Requirement
Find the lines below holding the word "knee" and copy each of them.

Records to process
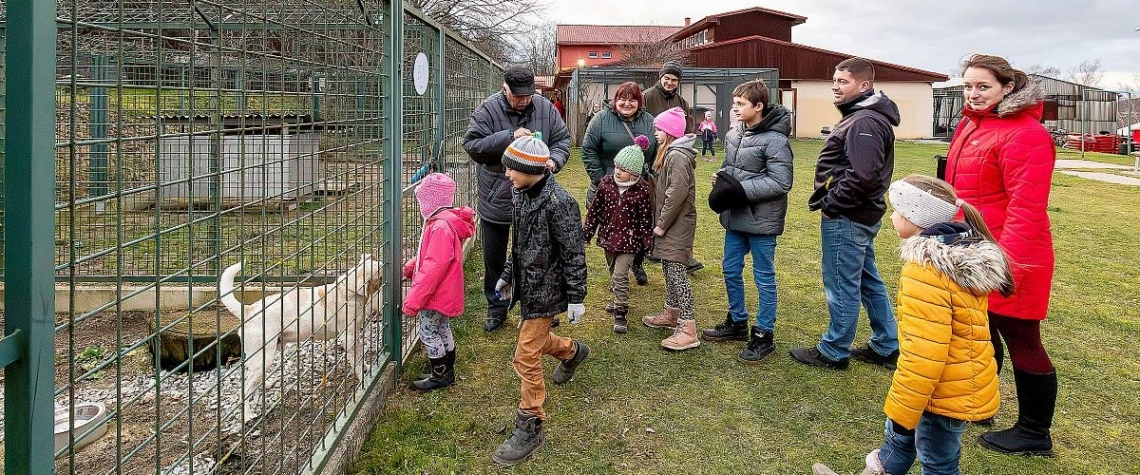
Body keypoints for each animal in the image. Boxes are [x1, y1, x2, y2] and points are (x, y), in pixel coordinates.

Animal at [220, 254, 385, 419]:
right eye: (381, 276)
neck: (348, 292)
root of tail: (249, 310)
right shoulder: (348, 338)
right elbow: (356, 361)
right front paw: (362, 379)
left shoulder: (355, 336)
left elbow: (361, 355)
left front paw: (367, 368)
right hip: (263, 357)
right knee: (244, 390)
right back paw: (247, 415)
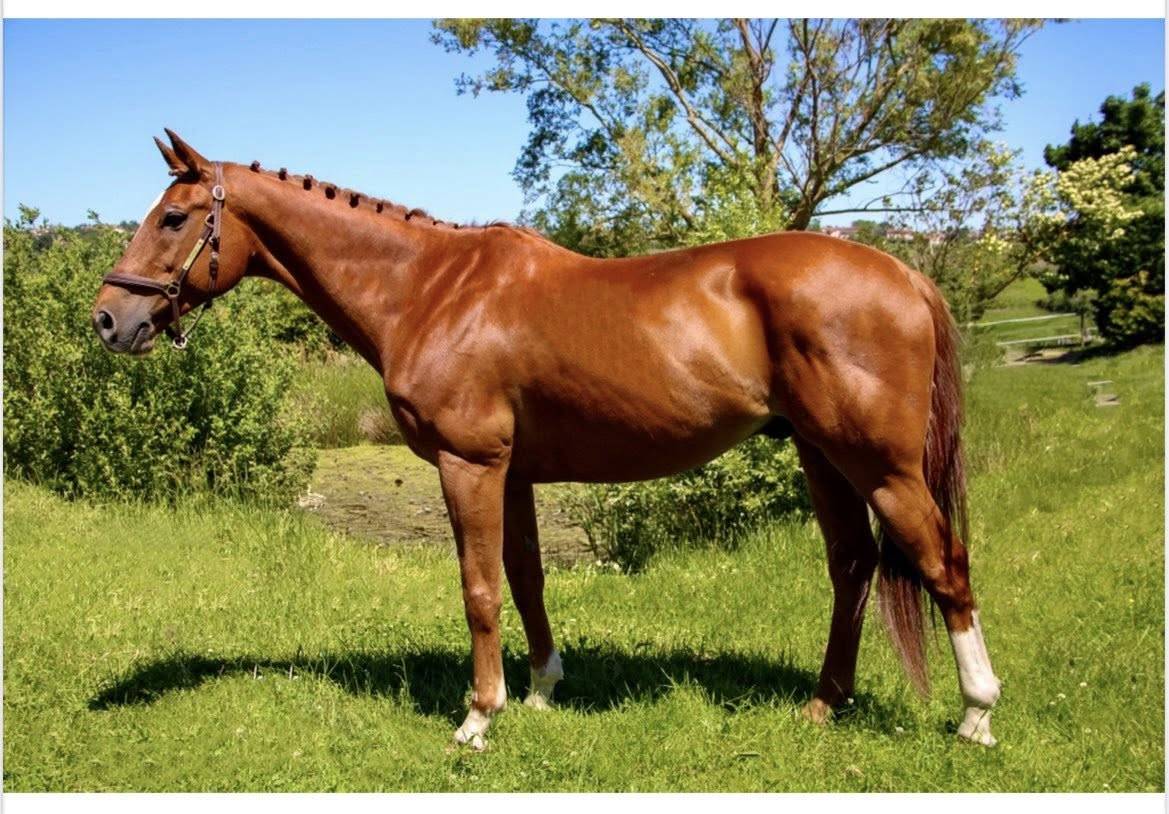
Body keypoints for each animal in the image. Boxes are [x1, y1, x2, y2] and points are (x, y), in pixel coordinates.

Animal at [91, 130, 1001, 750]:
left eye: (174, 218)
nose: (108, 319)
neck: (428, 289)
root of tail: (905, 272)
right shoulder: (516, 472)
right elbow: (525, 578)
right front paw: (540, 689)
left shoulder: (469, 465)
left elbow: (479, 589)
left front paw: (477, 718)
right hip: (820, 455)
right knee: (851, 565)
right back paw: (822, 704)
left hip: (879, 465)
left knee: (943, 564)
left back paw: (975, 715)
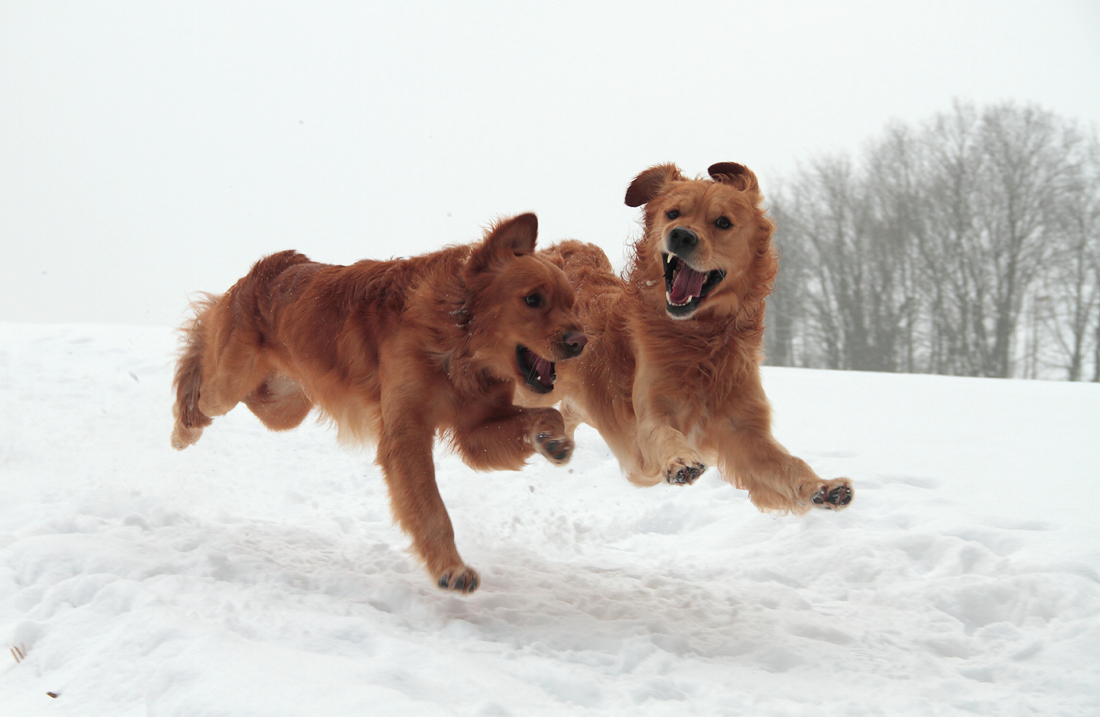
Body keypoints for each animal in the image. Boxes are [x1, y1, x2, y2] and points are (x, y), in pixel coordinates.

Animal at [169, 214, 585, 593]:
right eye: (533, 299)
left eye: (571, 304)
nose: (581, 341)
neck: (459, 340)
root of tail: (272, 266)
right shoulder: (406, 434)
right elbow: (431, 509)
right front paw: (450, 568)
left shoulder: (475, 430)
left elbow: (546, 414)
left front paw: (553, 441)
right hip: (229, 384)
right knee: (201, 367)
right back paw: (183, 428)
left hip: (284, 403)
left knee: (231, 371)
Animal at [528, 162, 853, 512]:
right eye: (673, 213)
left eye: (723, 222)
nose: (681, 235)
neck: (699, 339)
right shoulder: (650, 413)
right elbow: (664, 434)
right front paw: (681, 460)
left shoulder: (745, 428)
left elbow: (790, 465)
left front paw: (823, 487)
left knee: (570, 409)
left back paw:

Output for this exercise
right knee: (244, 390)
right knee: (851, 565)
left knee: (943, 564)
right knee: (201, 367)
left knee: (231, 371)
left knee: (570, 409)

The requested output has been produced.